Un garde accusé d’introduire des téléphones portables et de la drogue en prison reste silencieux au tribunal.

Un garde accusé d'introduire des téléphones portables et de la drogue en prison reste silencieux au tribunal.

Le prévenu, actuellement pêcheur, est accusé de deux crimes de corruption passive, tandis que les cinq autres coaccusés – quatre détenus et l’ex-femme de l’un d’eux – répondent de corruption active.

Deux des cinq accusés, l’un se trouvant au Brésil et l’autre évadé depuis juillet 2024, n’ont pas été notifiés.
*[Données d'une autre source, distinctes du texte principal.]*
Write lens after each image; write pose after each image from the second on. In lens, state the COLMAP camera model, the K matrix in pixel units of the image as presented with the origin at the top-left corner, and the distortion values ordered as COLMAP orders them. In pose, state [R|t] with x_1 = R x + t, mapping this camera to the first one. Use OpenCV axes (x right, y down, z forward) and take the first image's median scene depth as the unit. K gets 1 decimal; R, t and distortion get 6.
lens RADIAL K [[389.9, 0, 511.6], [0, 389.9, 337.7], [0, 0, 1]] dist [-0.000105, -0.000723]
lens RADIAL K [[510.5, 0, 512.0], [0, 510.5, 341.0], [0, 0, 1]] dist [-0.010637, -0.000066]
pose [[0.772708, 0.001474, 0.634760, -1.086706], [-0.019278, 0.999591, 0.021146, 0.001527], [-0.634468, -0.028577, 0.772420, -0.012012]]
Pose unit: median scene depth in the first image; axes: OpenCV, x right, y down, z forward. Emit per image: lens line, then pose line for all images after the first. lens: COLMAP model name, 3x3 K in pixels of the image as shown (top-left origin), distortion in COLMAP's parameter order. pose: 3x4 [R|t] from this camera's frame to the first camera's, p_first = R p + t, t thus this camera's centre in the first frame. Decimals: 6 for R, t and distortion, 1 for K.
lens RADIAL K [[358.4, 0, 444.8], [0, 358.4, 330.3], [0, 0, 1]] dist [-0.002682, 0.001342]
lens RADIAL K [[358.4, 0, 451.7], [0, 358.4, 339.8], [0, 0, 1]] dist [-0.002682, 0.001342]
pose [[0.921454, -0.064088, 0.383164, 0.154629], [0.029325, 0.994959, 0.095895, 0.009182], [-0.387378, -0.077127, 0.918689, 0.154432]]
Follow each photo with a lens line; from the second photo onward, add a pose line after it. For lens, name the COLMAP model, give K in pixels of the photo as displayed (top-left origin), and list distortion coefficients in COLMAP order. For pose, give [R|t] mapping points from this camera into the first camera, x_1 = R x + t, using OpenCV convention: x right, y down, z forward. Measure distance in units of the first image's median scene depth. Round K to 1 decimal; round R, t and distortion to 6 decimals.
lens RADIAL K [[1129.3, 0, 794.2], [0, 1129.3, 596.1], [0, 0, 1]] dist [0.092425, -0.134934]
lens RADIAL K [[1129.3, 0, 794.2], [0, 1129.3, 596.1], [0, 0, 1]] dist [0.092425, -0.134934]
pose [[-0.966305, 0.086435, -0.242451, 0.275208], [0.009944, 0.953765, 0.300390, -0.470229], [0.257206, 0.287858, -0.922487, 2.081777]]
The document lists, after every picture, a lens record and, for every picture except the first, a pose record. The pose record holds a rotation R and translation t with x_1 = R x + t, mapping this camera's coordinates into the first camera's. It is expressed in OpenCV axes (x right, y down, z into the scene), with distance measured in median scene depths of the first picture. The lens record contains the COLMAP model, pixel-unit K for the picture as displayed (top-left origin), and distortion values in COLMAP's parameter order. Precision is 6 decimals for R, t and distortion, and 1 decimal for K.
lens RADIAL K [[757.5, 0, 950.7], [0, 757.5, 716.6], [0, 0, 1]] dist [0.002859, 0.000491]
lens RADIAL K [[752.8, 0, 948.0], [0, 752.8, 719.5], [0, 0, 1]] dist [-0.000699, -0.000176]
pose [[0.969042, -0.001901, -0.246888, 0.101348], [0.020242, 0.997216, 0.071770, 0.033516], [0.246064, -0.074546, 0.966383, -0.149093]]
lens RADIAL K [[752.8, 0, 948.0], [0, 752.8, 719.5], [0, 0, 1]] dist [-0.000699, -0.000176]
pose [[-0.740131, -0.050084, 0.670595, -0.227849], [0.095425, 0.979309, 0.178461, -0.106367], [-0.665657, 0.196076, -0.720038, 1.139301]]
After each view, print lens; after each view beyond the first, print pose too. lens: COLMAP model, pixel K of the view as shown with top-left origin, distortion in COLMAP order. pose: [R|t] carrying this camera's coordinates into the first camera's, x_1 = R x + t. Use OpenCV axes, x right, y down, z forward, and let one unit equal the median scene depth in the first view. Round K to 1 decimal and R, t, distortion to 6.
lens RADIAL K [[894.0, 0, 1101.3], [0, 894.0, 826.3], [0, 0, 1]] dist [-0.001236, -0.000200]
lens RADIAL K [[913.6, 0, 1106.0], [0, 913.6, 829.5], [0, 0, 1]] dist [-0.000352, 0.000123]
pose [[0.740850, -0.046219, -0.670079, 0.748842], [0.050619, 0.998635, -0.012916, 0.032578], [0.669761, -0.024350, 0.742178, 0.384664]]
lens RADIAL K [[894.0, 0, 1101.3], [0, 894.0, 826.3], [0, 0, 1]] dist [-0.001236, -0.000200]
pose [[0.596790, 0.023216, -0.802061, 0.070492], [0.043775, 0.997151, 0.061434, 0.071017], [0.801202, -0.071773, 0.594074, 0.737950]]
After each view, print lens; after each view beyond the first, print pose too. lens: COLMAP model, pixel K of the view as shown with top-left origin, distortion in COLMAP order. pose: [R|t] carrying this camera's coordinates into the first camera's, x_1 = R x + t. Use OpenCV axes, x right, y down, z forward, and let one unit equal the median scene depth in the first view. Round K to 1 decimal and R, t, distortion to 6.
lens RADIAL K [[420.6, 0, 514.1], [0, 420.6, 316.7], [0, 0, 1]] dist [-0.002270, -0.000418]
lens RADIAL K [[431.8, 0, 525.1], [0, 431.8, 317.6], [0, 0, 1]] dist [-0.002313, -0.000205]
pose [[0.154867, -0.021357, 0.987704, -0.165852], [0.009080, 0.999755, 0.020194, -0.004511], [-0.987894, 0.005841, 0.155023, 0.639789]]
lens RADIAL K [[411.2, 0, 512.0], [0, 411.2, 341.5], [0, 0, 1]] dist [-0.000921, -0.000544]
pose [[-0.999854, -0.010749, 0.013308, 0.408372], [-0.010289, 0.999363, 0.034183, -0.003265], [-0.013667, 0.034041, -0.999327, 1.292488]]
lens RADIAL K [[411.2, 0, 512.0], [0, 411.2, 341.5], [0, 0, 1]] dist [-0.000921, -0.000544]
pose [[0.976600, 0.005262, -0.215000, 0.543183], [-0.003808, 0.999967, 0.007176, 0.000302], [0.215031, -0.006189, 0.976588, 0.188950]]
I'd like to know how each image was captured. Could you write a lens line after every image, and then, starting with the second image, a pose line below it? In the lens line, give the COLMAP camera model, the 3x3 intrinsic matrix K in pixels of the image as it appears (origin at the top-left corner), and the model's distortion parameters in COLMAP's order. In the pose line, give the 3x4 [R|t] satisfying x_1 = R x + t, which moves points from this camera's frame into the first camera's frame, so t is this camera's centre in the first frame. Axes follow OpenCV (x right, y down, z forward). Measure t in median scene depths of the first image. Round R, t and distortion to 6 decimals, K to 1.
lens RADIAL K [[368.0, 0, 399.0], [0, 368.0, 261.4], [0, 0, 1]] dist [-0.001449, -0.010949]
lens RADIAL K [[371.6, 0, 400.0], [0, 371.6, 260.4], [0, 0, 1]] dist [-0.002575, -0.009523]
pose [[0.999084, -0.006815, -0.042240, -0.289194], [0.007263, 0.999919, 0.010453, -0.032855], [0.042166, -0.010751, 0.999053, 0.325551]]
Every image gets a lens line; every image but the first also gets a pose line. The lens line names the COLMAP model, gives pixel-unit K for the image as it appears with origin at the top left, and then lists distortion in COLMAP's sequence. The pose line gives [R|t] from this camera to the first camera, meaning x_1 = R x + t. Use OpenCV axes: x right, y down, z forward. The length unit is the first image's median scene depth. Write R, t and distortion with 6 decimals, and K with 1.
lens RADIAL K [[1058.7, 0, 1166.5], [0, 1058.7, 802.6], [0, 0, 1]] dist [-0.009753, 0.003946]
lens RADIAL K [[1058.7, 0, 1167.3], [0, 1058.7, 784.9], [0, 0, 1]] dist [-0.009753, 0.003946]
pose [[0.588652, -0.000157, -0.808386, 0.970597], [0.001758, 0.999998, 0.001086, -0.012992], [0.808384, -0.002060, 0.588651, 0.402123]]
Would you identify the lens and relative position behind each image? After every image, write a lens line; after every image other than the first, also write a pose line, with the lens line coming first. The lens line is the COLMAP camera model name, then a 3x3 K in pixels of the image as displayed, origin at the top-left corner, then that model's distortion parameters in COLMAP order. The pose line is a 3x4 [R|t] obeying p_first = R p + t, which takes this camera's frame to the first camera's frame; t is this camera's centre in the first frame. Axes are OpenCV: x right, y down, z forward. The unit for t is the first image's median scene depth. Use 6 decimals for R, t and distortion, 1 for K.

Le tribunal de Matosinhos – où se déroule le procès – a décidé, à la demande du ministère public, de séparer leurs procédures respectives pour ne pas retarder le jugement des présents.

Avant même le début de la phase probatoire, les avocats des accusés ont demandé la déclaration de nullité irréparable du processus, arguant que le délai maximal de l’enquête, qu’ils considèrent être de huit mois en l’absence de complexité particulière, a été dépassé, conformément aux articles 119 et 121 du Code de procédure pénale.

Cependant, le tribunal a rejeté la demande, soulignant que les délais d’enquête ont une nature directive et que la situation ne remplit pas les conditions prévues par les articles 119 ou 121.

Selon l’accusation du ministère public, en 2017, le gardien de prison a introduit dans l’établissement pénitentiaire de Custóias, à Matosinhos, dans le district de Porto, des téléphones portables, cartes SIM, câbles et, une fois, de la drogue, lors de trois occasions distinctes.

Ces produits étaient destinés aux détenus et devaient être vendus à des tiers à l’intérieur de la prison, sur un marché où les téléphones portables et les stupéfiants atteignent des valeurs bien supérieures à celles pratiquées à l’extérieur.

Lors de la dernière de ces livraisons, le gardien a été intercepté par ses collègues alors qu’il transportait, dissimulés dans des cartons de lait, les téléphones portables et la drogue qui lui avaient été remis par la compagne d’un des détenus, également accusée.

Selon le ministère public, la femme a laissé le matériel près d’un mur de la prison et le gardien a utilisé un fil attaché à la clôture pour soulever et récupérer le colis.

En tribunal, la femme a admis avoir emballé des téléphones portables, en nombre qu’elle a dit ne pas se rappeler, et une petite quantité de haschisch dans des cartons de lait et les avoir déposés à l’aube près de la prison.

L’accusée a affirmé qu’elle était « désorientée », en dépression et émotionnellement dépendante du détenu avec lequel elle avait une relation, après une séparation due à une situation de violence domestique.

Elle a dit savoir que ce qu’elle faisait était mal, mais a allégué qu’elle ne voulait pas « décevoir » l’accusé, assurant qu’à l’époque, elle n’avait pas conscience que de l’autre côté du fil il y avait un gardien de prison.

« Malheureusement, je n’ai pas pensé à mes enfants, si j’avais pensé à mes enfants, je ne me serais jamais impliquée dans cela », a-t-elle déclaré, se montrant repentante.

Auditionnés comme témoins, le commissaire et le chef de la garde pénitentiaire de l’établissement pénitentiaire de Porto ont relaté l’opération conjointe avec la PSP qui a permis d’intercepter l’accusé, décrivant une « attente » montée dans la zone de la tour où le gardien de prison était en service et la saisie, au moment de la relève, des cartons de lait qui dissimulaient des téléphones portables et environ 50 grammes de haschisch.

Les responsables ont mentionné que, au sein du corps, circulaient déjà depuis des années des rumeurs de pratiques illicites associées au gardien et expliqué qu’à l’intérieur de la prison, des téléphones portables qui coûtent environ 100 euros à l’extérieur pouvaient être vendus de 400 à 500 euros.

En tribunal, le chef de la garde pénitentiaire de Custóias, présent au moment de la détention, a relaté que, lorsqu’il a été intercepté, l’accusé a admis qu’il allait recevoir un avantage de 400 euros.

Selon le même témoin, le gardien a reconnu qu’il laisserait le matériel dans la cour pour qu’il soit ensuite récupéré par un détenu – qu’il n’a pas identifié -, conscient que cette action était illicite et pourrait lui valoir une procédure disciplinaire.

La pratique du crime de trafic de drogue a été traitée dans un processus autonome.